Start of Block

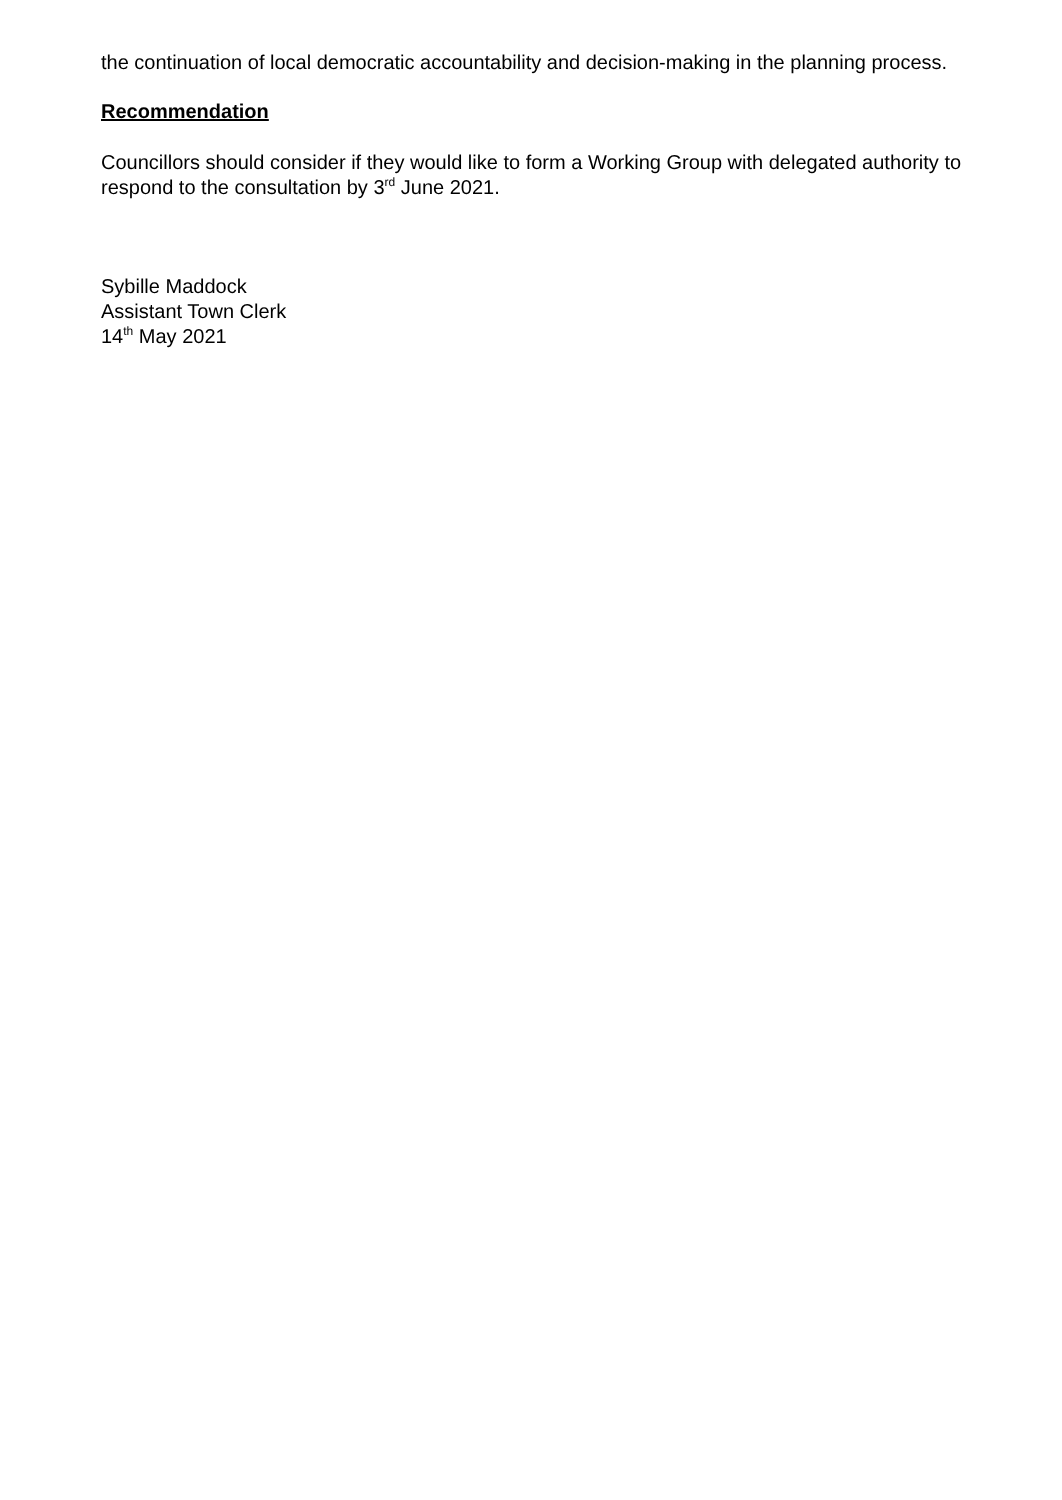the continuation of local democratic accountability and decision-making in the planning process.
Recommendation
Councillors should consider if they would like to form a Working Group with delegated authority to respond to the consultation by 3<sup>rd</sup> June 2021.
Sybille Maddock
Assistant Town Clerk
14<sup>th</sup> May 2021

End of Block

▸ Required action: Going from the line that has "Sybille Maddock" through the last line of the entries, retype each line exactly as given and add nothing.

▸ Output of the task:
Sybille Maddock
Assistant Town Clerk
14<sup>th</sup> May 2021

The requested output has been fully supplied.